8 thoughts on “Enchanter: A Ritual Murder in Search of a Game

  1. ” It is, I am confident, the only case in which Infocom implemented the exact same scene in two different games. ”

    I guess we could quibble over whether it’s a ‘scene,’ but the intro to Zork I is re-created in Wishbringer the first time you first go south from the Rocky Path (in Witchville) to West of House. They even included several extra linefeeds to scroll the extraneous Wishbringer text off the top of the screen to complete the illusion.

    1. Oh, I don’t know. I live for a good quibble. I don’t think it’s the same, but that’s ok. It’s adjacent and equally interesting.
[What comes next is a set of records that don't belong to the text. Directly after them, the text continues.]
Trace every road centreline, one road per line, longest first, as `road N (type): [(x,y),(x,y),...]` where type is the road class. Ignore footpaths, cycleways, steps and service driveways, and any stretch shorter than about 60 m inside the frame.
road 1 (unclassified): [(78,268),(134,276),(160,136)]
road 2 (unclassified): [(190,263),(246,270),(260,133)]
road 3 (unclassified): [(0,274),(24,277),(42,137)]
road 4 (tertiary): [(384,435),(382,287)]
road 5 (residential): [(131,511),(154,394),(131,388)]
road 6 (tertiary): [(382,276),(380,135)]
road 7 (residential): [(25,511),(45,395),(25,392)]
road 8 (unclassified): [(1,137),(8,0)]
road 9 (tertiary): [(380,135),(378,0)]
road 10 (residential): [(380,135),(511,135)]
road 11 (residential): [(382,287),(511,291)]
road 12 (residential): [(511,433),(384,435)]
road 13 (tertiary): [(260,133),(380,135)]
      As I say in the Wishbringer podcast, its place in the Zork continuity is hard to nail down. When the postal clerk enters the West of House area, the game reports, “As you walk along the shimmering trail you feel a vague sense of disorientation, then a shock of recognition…” whose recognition? The clerk’s? The player’s? Upon departing, the game reports, “As the house disappears into the distance, you get the distinct feeling that, someday, you will pass this way again.”

      Any thoughts on what this means? It suggests a cycle of some sort that Enchanter does not.

      I think there is something very sly about Moriarity’s two Zork games (Wishbringer and BZ)–I’m not sure I have uncovered all the clues. Hopefully I will make progress before I write about it!

      The scroll effect is a good catch. I’ve never considered its significance!

  2. My interpretation of “you will pass this way again” was that the player (not the protagonist) was getting his/her first taste of interactive fiction in Wishbringer and would later broaden that experience by trying Zork I.

    But I suppose you could also read it as: the postal worker from Wishbringer eventually becomes the Zork protagonist. I suppose it’s just as plausible a background for the Zork protagonist as anything.

    1. Hi Duncan. Since this was your first comment here, I was asked to approve it. Which I did, of course. From here on, your comments should post automatically.

      Just today, I was going through old comments in preparation for the next podcast, and I stopped to think about this subject. I agree with your assessment, but the added touch of “recognition” on first entry suggests a cycle. Or perhaps parallelism.

      In any case, I think you are right in the sense that Wishbringer is about the promise of Infocom’s interactive fiction. A new player can expect to experience many worlds and settings, including Zork I’s.

      It also is another way that Moriarity ties Festeron to the Zork universe, which I enjoy even if I don’t completely understand it in a mechanical sense.

      I’ve read many of your reviews over the years and have greatly enjoyed them. Thanks for stopping by!

  3. Hi Drew–

    Thanks! I just discovered the site (for your reference, I heard about it because the EatenByaGrue podcasters mentioned you, since you had written to them), and I’m working my way through it. Lots of good stuff. Will offer more comments as I go.

    (Tried to leave a comment on one of the Zork III posts, but I think I may have used a different email address, so it may have gotten hung up.)

  4. Worth noting the Enchanter Invisiclues:

    “Who is the adventurer?
    A. Some ZORK player, most likely.”

    So your comment that the adventurer is not a single canonical Zork adventurer but the adventurer from a particular type of playthrough is reinforced by the Invisiclues.

    I have already made a long comment over on Zork III about how the ending is you, the player, becoming the Dungeon Master *and therefore the creator of new text adventure games*, so I think the metatextual direction of Zork III already existed. It definitely leads here to Enchanter.

    I have the original folio edition of Enchanter, and it is a beaut. On my first playthroughs in the 1980s I kept hitting the garbled-text turtle bug, so I only finished Enchanter much later in the Lost Treasures edition.